* _WORK ORDER_:
Could you restate word for word every line of the records below, from the first one to the one holding "photomicrograph shows IHC"?

[Collected data]
◆ ◆ ◆ ◆ ◆
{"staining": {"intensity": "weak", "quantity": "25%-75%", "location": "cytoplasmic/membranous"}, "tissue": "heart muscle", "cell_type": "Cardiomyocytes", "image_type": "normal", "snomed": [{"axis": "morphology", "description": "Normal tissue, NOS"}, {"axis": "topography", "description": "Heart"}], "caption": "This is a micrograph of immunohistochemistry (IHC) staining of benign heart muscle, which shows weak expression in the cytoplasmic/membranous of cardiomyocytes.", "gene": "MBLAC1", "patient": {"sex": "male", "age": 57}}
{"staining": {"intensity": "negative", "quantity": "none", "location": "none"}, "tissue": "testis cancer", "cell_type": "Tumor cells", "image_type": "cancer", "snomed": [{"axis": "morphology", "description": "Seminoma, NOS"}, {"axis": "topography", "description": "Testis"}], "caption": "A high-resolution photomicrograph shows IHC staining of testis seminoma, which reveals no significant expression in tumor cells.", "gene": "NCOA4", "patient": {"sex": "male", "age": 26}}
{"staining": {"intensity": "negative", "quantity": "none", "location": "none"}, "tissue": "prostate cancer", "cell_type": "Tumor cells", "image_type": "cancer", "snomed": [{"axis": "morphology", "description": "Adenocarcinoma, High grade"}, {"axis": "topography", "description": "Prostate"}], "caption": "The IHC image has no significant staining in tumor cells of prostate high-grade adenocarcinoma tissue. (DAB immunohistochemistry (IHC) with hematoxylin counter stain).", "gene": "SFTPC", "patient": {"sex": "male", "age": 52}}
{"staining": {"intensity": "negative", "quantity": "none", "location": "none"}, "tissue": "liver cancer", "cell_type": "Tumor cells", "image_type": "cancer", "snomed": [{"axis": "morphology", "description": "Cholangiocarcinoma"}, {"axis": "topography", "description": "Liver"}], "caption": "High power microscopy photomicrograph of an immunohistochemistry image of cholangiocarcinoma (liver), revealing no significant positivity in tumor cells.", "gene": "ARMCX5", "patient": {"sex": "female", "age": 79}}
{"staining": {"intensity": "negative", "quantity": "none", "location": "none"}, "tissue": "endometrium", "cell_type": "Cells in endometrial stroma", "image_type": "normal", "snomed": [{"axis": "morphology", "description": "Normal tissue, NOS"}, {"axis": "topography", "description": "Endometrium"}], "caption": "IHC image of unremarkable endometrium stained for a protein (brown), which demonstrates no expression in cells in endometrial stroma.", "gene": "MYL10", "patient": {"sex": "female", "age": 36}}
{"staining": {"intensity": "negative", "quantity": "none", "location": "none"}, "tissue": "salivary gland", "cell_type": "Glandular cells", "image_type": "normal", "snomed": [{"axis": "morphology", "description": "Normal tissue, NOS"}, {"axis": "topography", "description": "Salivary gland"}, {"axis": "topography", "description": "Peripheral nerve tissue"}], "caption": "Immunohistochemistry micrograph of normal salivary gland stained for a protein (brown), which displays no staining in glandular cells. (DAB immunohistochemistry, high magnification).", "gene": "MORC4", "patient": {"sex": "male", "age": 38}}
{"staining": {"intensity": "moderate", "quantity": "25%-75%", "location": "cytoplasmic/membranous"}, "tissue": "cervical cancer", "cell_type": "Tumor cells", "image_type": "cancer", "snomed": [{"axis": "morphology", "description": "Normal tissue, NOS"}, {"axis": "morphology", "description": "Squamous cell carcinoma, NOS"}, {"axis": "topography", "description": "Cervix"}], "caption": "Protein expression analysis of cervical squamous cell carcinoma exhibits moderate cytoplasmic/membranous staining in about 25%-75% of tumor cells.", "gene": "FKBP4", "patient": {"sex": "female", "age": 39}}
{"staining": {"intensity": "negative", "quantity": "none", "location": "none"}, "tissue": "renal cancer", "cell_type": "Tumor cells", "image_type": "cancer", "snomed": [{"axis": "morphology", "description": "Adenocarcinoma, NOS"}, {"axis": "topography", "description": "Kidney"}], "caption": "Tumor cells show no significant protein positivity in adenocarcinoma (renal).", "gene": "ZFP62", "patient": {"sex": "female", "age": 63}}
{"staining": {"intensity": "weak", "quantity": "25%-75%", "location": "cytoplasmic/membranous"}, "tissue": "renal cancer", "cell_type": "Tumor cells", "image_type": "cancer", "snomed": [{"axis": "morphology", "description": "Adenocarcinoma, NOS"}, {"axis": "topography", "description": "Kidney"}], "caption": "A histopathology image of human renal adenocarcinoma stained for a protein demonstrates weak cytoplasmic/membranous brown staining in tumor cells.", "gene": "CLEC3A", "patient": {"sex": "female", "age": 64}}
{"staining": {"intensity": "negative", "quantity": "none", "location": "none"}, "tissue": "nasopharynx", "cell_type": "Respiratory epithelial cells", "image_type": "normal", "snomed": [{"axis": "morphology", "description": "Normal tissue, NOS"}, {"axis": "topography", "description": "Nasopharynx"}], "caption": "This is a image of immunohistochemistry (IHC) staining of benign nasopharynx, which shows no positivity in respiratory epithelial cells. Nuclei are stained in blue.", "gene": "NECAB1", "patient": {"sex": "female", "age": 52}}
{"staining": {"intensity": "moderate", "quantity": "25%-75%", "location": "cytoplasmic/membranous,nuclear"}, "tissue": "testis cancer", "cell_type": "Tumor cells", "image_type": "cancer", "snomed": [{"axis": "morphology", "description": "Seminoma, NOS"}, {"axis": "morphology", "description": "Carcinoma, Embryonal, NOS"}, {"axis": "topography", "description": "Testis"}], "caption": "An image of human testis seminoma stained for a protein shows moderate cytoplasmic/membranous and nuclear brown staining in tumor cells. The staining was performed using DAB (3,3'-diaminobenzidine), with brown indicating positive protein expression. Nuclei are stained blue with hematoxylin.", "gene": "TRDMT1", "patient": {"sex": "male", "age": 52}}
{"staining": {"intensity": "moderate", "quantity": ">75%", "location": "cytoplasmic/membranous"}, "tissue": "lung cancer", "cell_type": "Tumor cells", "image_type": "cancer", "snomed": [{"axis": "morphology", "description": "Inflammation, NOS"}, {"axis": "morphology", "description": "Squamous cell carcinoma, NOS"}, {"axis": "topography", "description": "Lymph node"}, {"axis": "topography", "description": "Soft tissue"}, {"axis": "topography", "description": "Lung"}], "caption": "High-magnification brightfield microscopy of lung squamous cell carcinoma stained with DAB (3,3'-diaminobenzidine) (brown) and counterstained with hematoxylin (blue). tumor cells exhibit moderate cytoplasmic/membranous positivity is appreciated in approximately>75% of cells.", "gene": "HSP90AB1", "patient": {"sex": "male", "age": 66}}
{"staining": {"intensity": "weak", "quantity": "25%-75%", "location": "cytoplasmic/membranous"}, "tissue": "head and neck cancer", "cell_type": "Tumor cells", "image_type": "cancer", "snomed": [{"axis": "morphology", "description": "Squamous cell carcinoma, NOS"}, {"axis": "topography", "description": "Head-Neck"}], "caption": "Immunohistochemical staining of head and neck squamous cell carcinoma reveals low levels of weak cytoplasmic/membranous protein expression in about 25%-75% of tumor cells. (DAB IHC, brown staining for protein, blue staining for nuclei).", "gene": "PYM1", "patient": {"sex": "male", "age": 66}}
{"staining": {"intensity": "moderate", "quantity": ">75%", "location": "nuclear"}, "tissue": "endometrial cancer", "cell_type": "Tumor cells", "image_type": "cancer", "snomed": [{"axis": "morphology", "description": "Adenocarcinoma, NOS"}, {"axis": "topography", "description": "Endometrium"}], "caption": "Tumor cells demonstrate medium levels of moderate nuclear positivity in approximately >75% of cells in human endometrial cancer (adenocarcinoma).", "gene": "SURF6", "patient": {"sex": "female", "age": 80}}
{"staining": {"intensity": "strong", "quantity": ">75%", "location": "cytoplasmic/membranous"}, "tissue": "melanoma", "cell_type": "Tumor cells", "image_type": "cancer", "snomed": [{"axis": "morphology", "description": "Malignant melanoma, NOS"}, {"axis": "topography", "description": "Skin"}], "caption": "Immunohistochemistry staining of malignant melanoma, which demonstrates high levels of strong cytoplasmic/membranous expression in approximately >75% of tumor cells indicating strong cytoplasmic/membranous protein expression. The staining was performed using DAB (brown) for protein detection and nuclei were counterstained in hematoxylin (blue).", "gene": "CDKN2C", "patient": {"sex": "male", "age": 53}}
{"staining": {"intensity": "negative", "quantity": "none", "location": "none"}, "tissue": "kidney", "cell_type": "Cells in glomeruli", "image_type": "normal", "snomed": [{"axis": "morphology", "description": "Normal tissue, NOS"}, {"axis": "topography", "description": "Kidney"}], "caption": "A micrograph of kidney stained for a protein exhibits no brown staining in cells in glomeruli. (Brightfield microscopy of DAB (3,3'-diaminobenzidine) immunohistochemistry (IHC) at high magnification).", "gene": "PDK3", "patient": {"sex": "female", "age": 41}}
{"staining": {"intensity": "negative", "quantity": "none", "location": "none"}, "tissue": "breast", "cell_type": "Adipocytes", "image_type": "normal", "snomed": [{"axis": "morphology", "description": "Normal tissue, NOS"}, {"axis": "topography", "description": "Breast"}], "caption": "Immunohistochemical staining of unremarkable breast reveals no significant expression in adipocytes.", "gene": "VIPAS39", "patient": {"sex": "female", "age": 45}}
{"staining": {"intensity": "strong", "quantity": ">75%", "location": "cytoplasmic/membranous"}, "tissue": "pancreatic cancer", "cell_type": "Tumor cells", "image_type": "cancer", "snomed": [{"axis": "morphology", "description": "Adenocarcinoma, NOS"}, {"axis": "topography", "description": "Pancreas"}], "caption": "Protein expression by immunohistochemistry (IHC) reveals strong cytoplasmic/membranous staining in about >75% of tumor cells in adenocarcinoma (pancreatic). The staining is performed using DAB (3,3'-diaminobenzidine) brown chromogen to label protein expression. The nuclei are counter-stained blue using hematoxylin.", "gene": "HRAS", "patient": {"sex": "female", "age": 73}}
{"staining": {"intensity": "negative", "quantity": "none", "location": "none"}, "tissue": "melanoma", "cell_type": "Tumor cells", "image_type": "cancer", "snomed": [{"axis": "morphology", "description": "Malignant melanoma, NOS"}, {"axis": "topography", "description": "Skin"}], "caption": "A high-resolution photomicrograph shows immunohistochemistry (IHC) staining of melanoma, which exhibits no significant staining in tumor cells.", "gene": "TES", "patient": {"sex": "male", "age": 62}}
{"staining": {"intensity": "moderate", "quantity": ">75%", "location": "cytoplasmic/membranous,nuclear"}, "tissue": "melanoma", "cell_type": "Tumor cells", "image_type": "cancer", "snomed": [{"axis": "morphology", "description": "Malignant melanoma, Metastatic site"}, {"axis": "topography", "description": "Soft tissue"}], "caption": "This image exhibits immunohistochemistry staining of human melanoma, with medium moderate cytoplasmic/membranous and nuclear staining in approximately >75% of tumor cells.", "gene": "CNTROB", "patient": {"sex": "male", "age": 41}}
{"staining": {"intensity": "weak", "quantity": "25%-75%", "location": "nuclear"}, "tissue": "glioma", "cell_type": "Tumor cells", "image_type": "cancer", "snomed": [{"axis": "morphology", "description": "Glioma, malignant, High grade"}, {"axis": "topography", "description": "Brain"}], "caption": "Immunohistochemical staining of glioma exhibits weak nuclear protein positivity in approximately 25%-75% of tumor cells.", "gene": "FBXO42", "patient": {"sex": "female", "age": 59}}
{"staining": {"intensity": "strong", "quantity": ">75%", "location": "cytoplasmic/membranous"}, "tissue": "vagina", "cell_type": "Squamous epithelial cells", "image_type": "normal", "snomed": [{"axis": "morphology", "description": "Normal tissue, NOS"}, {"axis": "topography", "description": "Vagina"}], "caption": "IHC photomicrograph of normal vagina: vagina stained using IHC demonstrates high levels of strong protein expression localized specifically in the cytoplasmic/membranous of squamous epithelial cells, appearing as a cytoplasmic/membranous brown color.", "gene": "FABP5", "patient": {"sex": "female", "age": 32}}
◆ ◆ ◆ ◆ ◆
* _RESULT FOR THIS EXERCISE_:
{"staining": {"intensity": "weak", "quantity": "25%-75%", "location": "cytoplasmic/membranous"}, "tissue": "heart muscle", "cell_type": "Cardiomyocytes", "image_type": "normal", "snomed": [{"axis": "morphology", "description": "Normal tissue, NOS"}, {"axis": "topography", "description": "Heart"}], "caption": "This is a micrograph of immunohistochemistry (IHC) staining of benign heart muscle, which shows weak expression in the cytoplasmic/membranous of cardiomyocytes.", "gene": "MBLAC1", "patient": {"sex": "male", "age": 57}}
{"staining": {"intensity": "negative", "quantity": "none", "location": "none"}, "tissue": "testis cancer", "cell_type": "Tumor cells", "image_type": "cancer", "snomed": [{"axis": "morphology", "description": "Seminoma, NOS"}, {"axis": "topography", "description": "Testis"}], "caption": "A high-resolution photomicrograph shows IHC staining of testis seminoma, which reveals no significant expression in tumor cells.", "gene": "NCOA4", "patient": {"sex": "male", "age": 26}}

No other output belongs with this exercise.